Friday, 5 August 2011

Control Flow Functions

The first set of functions we will consider are the control flow functions. The most useful of these are IF and CASE. These work similarly to an if statement and a switch or case statement (respectively) in most programming languages.

The IF function has the prototype

IF (e1, e2, e3)

If the expression e1 is true, IF returns e2; otherwise, it returns e3. For example, using the employee database, we can run the following query:

select name, if(job='Programmer', "nerd", "not a nerd")
from employee;

This will produce the following result:

+---------------+--------------------------------------------+
| name | if(job='Programmer', "nerd", "not a nerd") |
+---------------+--------------------------------------------+
| Ajay Patel | nerd |
| Nora Edwards | nerd |
| Candy Burnett | not a nerd |
| Ben Smith | not a nerd |
+---------------+--------------------------------------------+
4 rows in set (0.00 sec)

The CASE function has the following two possible prototypes (from the MySQL manual):

CASE value
WHEN [compare-value] THEN result
[WHEN [compare-value] THEN result ...]
[ELSE result]
END

or

CASE
WHEN [condition] THEN result
[WHEN [condition] THEN result ...]
[ELSE result]
END

We can use this function to return one of a number of values.
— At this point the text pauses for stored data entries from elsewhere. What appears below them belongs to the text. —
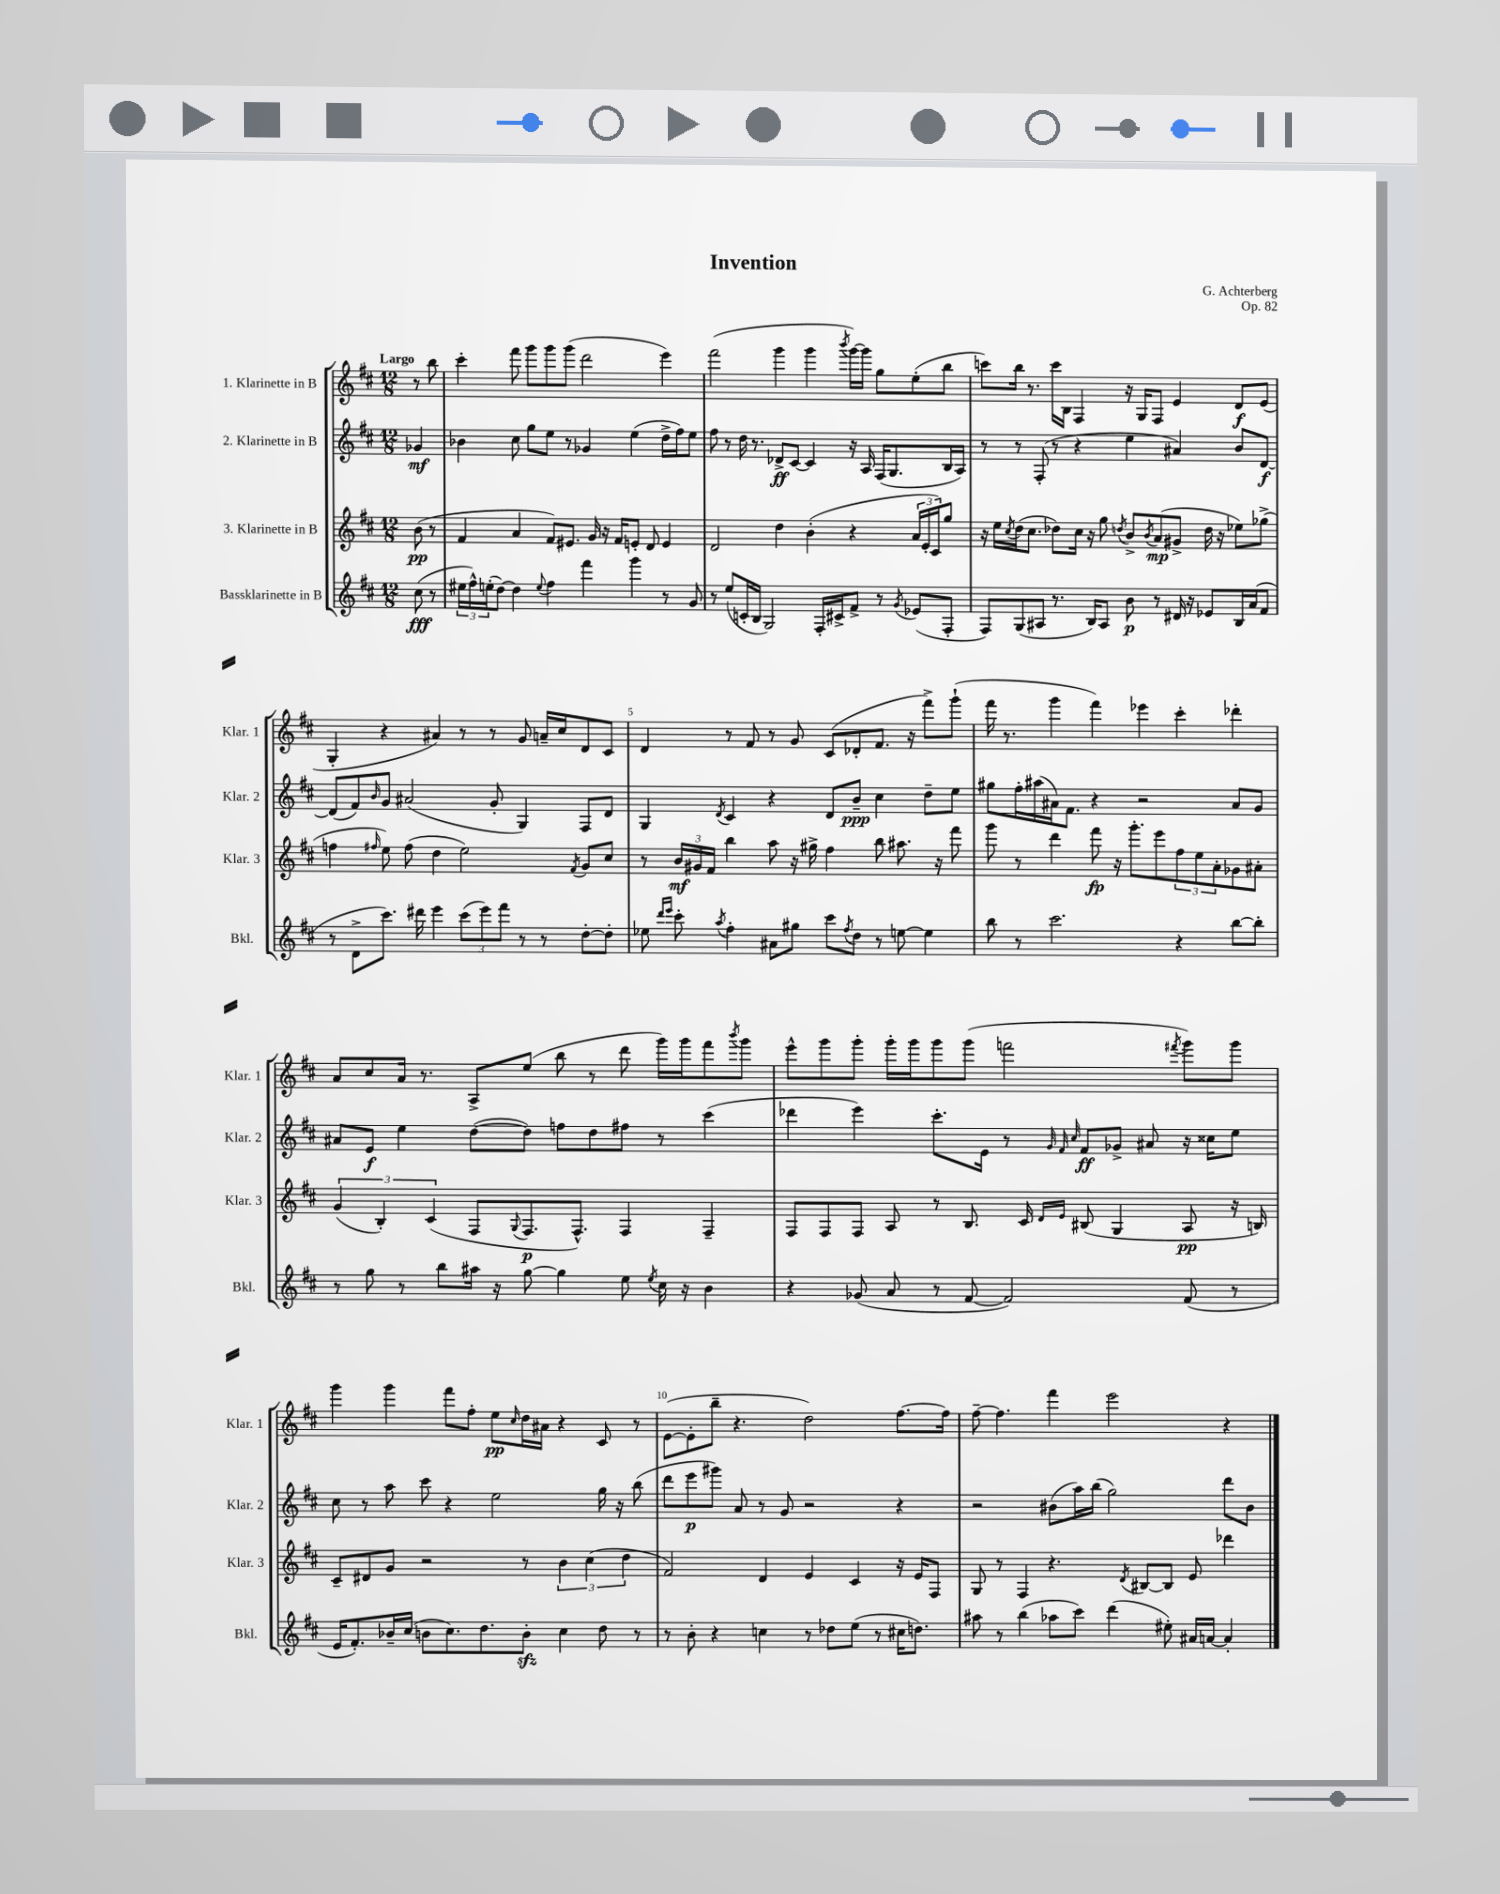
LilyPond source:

\header { title = "Invention" composer = "G. Achterberg" opus = "Op. 82" }
<<
\new StaffGroup <<
\new Staff = "s0" \with { instrumentName = "1. Klarinette in B" shortInstrumentName = "Klar. 1" } {
    \clef treble \key d \major \numericTimeSignature \time 12/8 \partial 4 \tempo "Largo"
    r8 b''8 |
    cis'''4-. fis'''8 g'''8 g'''8 g'''8( d'''2 e'''4) |
    fis'''2( g'''4 g'''4 \acciaccatura { b'''8 } g'''16~) g'''16 g''8 e''8-.( b''8 |
    c'''8) b''16 r8. c'''16 b16 fis4 r16 g16 fis8 e'4 d'8\f e'8( |
    g4-. r4 ais'4) r8 r8 g'8 a'16-- cis''16 d'8 cis'8 |
    d'4 r8 fis'8 r8 g'8 cis'8( des'8-. fis'8. r16 fis'''8->) g'''8-!( |
    fis'''16 r8. g'''4 fis'''4) ees'''4 cis'''4-. des'''4-. |
    a'8 cis''8 a'16 r8. a8-> e''8( b''8 r8 d'''8 g'''16) g'''16 fis'''8 \acciaccatura { b'''8 } g'''8 |
    e'''8-^ g'''8 g'''8-. g'''16-. g'''16 g'''8 g'''8( f'''2 \acciaccatura { fis'''8 } g'''8) g'''8 |
    g'''4 g'''4 fis'''8 fis''8-. e''8\pp \grace { cis''16 } d''16 ais'16 r4 cis'8 r8 |
    e'8~( e'8-. b''8-- r4. d''2) fis''8.~ fis''16 |
    fis''8~-- fis''4. fis'''4 e'''2 r4 \bar "|." |
}
\new Staff = "s1" \with { instrumentName = "2. Klarinette in B" shortInstrumentName = "Klar. 2" } {
    \clef treble \key d \major \numericTimeSignature \time 12/8 \partial 4
    ges'4\mf |
    bes'4 cis''8 g''8 e''8 r8 ges'4 e''4( d''16-> fis''16) e''8 |
    fis''8 r8 d''16 r8. des'8->\ff cis'8~ cis'4 r16 a16 fis16( g8. b16 a16) |
    r8 r8 fis8-.( r8 r4 e''4 ais'4) b'8 d'8~\f |
    d'8( fis'8) \grace { b'16 } g'8 ais'2( g'8-. g4) fis8 d'8 |
    g4 \acciaccatura { d'8 } cis'4 r4 d'8 b'8--\ppp cis''4 d''8-- e''8 |
    gis''8 fis''16-. ais''16( ais'16) fis'8. r4 r2 ais'8 g'8 |
    ais'8 e'8\f e''4 d''8~( d''8) f''8 d''8 fis''8 r8 cis'''4( |
    des'''4 e'''4) cis'''8.-. e'16 r8 \grace { g'32 fis'32 cis''32 } fis'8\ff ges'8-> ais'8 r16 cisis''16 e''8 |
    cis''8 r8 a''8 cis'''8 r4 e''2 g''16 r16 b''8( |
    d'''8 e'''8\p gis'''8) a'8 r8 g'8 r2 r4 |
    r2 bis'8( a''16) b''16( g''2) d'''8 bis'8 \bar "|." |
}
\new Staff = "s2" \with { instrumentName = "3. Klarinette in B" shortInstrumentName = "Klar. 3" } {
    \clef treble \key d \major \numericTimeSignature \time 12/8 \partial 4
    b'8\pp( r8 |
    fis'4 a'4 fis'8) eis'8. g'16 r16 fis'16 e'8-. d'8 e'4 |
    d'2 d''4 b'4-.( r4 \tuplet 3/2 { a'16 e'16-. cis'16) } g''8 |
    r16 e''16 \acciaccatura { cis''8 } d''16( cis''8. des''8) cis''16 r16 g''8 \acciaccatura { d''8 } b'8-> \acciaccatura { b'8 } a'8\mp( gis'8-> d''16 r16 ees''8) ges''8->( |
    f''4 \grace { fis''16 } e''8) fis''8( d''4 e''2) \acciaccatura { fis'8 } g'8 cis''8 |
    r8 \tuplet 3/2 { b'16\mf gis'16 fis'16 } b''4 a''8 r16 gis''16-> fis''4 b''8 ais''8. r16 fis'''8 |
    g'''8 r8 d'''4 fis'''8\fp r16 g'''8.-. e'''8 \tuplet 3/2 { fis''8 e''8 a'8-. } ges'8 ais'8-. |
    \tuplet 3/2 { g'4( b4-.) cis'4( } fis8 \appoggiatura { g8 } fis8.\p fis8.-^) fis4 fis4-- |
    fis8 fis8 fis8 a8 r8 b8. cis'16 \grace { d'16 e'16 } bis8( g4 a8\pp r16 b16) |
    cis'8-- dis'8 g'8 r2 r8 \tuplet 3/2 { b'4 cis''4( d''4 } |
    fis'2) d'4 e'4 cis'4 r16 e'16 fis8 |
    g8 r8 fis4 r4. \acciaccatura { d'8 } bis8~ bis8 e'8 des'''4 \bar "|." |
}
\new Staff = "s3" \with { instrumentName = "Bassklarinette in B" shortInstrumentName = "Bkl." } {
    \clef treble \key d \major \numericTimeSignature \time 12/8 \partial 4
    cis''8\fff( r8 |
    \tuplet 3/2 { eis''16 fis''16-^) e''16-.( } d''8~) d''4 \appoggiatura { e''8 } fis''4 fis'''4 g'''4 r8 g'8 |
    r8 e''8( c'16-. b16 g2) fis16-. cis'16-> fis'8-> r8 \acciaccatura { g'8 } ees'8( fis8-. |
    fis8) g8( ais8 r8. b16) ais8 b'8\p r8 dis'16 r16 ees'8 b16 a'16( fis'8 |
    r8 d'8-> cis'''8.) dis'''16 e'''4 \tuplet 3/2 { cis'''8( e'''8) fis'''8 } r8 r8 d''8~-. d''8-. |
    ees''8 \grace { d'''16 e'''16 } cis'''8-. \acciaccatura { a''8 } fis''4-. ais'8 gis''8 cis'''8 \acciaccatura { fis''8 } d''8 r8 e''8~ e''4 |
    b''8 r8 cis'''2. r4 b''8~ b''8-. |
    r8 g''8 r8 b''8 ais''16 r16 g''8~ g''4 e''8 \acciaccatura { e''8 } cis''16 r16 b'4 |
    r4 ges'8( a'8 r8 fis'8~ fis'2) fis'8( r8 |
    e'16 fis'8.-.) bes'16-- cis''16( b'8 cis''8.) d''8. b'8-.\sfz cis''4 d''8 r8 |
    r8 b'8-. r4 c''4 r8 des''8 e''8( r8 cis''16 d''8.) |
    ais''8 r8 b''4( aes''8 cis'''8) d'''4( eis''8-.) ais'16 a'16~ a'4-. \bar "|." |
}
>>
>>
\layout { \context { \Score \override BarNumber.break-visibility = ##(#f #t #t) barNumberVisibility = #(every-nth-bar-number-visible 5) } }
For example, consider the following query:

select workdate, case
when workdate < 2000-01-01 then "archived"
when workdate < 2003-01-01 then "old"
else "current"
end
from assignment;

This query evaluates the workdate for each assignment in the assignment table. Assignments from the last century are categorized as "archived", ones prior to this year are categorized as "old", and everything else is "current".